> Task material:

__________

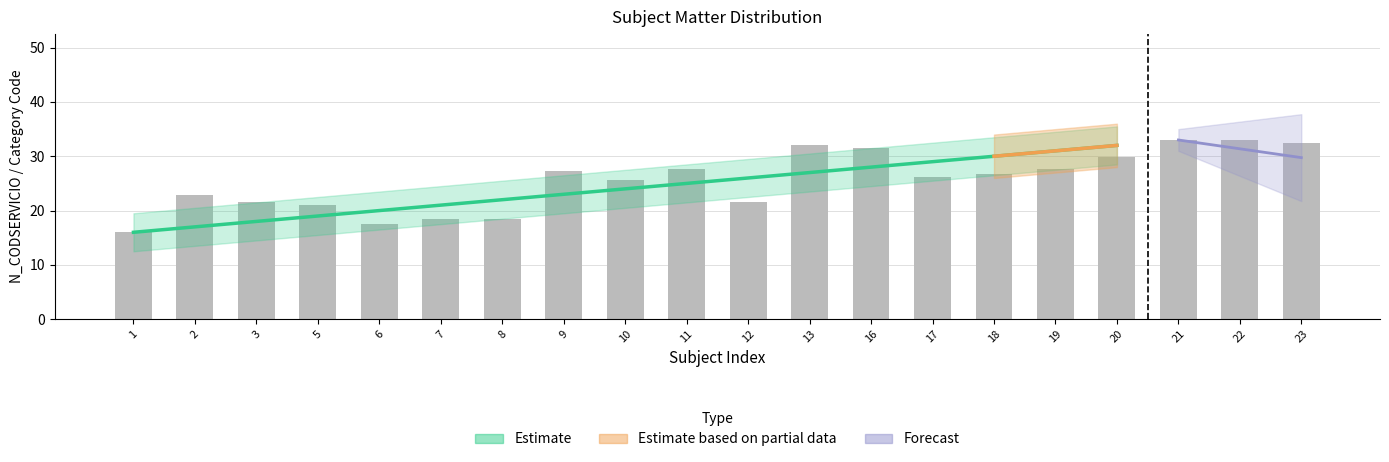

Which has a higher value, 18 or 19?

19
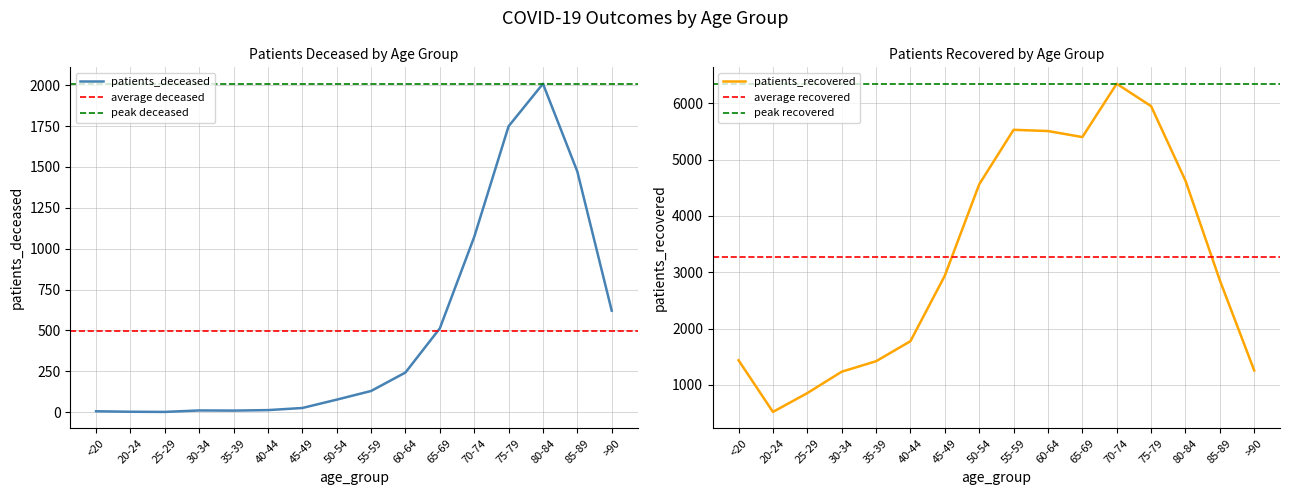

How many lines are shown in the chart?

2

__________

Can you copy every item above word for word, leaving out the pictures?

> Completed task:
Which has a higher value, 18 or 19?

19

How many lines are shown in the chart?

2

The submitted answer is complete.